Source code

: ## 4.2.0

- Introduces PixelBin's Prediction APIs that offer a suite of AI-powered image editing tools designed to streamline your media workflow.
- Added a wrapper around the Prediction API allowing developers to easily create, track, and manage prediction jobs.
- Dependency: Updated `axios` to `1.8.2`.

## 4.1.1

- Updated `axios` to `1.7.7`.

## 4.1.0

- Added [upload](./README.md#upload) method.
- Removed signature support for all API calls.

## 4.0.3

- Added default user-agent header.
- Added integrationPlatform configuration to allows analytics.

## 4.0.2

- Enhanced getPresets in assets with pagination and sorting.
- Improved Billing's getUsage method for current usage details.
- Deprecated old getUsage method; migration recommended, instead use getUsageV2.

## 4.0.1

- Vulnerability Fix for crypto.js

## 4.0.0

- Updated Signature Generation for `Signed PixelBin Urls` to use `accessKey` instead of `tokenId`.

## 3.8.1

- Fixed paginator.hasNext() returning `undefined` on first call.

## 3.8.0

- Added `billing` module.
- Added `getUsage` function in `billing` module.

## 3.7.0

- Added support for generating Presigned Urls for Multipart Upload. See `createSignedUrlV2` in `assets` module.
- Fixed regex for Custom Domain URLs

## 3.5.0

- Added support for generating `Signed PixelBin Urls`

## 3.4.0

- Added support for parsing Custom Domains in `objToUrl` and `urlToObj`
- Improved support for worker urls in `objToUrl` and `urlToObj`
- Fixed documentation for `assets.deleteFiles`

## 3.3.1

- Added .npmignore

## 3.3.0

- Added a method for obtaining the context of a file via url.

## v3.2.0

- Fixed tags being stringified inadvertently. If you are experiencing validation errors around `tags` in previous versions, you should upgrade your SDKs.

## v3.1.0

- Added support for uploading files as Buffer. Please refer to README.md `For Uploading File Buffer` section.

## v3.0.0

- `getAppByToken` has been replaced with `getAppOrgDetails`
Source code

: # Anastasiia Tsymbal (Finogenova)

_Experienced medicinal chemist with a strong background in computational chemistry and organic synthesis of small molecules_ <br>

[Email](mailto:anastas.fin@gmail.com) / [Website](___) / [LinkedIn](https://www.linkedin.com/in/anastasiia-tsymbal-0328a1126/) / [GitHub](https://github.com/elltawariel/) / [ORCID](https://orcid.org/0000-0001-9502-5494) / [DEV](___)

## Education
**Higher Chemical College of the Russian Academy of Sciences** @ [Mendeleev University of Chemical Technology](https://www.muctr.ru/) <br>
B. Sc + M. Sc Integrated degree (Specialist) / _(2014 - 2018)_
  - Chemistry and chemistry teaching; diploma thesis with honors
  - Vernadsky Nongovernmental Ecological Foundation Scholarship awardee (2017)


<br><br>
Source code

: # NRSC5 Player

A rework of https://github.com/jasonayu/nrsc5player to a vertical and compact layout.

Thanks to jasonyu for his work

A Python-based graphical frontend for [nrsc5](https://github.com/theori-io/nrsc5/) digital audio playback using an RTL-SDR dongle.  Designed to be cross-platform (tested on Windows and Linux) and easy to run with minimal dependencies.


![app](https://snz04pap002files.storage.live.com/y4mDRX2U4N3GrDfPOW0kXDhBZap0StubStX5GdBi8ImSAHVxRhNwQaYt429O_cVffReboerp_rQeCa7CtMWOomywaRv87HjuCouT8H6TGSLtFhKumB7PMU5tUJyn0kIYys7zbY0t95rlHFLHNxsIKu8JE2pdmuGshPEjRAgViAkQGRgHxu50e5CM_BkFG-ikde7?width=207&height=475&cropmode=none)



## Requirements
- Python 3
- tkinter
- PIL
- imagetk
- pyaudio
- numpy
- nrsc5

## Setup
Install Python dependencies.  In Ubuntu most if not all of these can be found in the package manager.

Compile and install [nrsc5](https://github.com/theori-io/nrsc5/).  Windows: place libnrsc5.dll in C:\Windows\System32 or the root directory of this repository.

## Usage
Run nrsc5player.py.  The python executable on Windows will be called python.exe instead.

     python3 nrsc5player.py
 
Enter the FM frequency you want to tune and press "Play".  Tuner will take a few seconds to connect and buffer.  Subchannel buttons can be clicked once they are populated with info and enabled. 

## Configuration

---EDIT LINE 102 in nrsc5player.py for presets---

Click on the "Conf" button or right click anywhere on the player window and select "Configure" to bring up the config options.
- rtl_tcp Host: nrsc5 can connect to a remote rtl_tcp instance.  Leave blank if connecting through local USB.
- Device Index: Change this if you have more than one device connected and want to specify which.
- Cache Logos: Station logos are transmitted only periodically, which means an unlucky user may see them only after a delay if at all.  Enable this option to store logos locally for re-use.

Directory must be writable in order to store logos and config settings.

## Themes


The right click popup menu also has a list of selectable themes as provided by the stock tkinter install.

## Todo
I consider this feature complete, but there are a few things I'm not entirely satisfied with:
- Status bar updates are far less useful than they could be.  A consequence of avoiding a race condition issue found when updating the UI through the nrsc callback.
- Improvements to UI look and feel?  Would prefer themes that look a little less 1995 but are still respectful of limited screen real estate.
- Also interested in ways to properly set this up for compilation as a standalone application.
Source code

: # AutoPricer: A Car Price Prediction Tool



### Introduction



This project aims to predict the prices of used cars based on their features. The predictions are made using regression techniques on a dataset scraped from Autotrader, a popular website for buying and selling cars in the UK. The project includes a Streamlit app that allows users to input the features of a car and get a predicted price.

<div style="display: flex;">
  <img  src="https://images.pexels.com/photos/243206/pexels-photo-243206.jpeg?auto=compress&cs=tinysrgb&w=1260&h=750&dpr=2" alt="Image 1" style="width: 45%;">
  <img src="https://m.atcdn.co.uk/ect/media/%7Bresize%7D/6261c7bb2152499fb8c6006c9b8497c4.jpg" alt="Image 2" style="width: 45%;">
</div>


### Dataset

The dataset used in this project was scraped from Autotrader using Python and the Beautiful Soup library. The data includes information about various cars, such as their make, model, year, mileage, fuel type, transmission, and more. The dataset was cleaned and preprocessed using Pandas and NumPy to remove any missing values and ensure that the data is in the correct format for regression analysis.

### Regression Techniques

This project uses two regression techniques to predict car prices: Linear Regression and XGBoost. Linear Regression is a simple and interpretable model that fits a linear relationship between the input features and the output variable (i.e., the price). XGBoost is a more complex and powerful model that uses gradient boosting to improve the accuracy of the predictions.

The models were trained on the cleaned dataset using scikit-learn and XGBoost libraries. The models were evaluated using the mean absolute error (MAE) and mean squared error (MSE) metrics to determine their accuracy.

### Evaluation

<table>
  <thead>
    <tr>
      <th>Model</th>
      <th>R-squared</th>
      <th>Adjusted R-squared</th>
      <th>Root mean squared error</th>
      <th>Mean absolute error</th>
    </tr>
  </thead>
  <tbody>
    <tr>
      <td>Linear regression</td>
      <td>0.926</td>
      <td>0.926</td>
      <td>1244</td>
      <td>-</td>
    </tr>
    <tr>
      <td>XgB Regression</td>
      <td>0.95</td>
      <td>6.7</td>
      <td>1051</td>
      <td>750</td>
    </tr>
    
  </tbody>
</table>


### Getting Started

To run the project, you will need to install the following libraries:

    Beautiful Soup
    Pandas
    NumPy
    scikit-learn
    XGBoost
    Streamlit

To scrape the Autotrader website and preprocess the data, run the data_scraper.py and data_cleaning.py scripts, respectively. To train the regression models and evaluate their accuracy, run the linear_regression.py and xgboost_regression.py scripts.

# # # #

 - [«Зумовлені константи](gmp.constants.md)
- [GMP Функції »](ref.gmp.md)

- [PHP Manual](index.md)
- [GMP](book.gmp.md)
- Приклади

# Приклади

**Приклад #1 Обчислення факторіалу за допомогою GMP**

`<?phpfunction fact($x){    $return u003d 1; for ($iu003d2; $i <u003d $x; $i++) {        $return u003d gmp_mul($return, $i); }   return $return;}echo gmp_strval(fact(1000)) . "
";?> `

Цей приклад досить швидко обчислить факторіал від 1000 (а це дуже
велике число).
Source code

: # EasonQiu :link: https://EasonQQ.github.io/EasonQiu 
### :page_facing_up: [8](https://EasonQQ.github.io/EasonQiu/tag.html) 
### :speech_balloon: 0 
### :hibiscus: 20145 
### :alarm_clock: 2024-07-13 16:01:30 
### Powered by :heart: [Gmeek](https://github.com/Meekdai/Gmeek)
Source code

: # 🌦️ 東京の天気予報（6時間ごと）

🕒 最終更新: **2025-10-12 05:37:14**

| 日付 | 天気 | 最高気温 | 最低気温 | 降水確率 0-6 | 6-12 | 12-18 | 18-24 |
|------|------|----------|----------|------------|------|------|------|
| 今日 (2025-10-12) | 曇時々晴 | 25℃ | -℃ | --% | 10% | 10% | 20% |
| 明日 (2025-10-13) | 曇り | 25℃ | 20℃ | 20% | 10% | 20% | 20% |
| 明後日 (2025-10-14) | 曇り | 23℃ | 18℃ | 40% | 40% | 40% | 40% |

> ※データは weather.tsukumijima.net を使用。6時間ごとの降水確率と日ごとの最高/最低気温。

# # # #

** Directive **
Count the lines of the material that contain the word "getUsage" and state the resulting number without further remark.

** Answer area **
3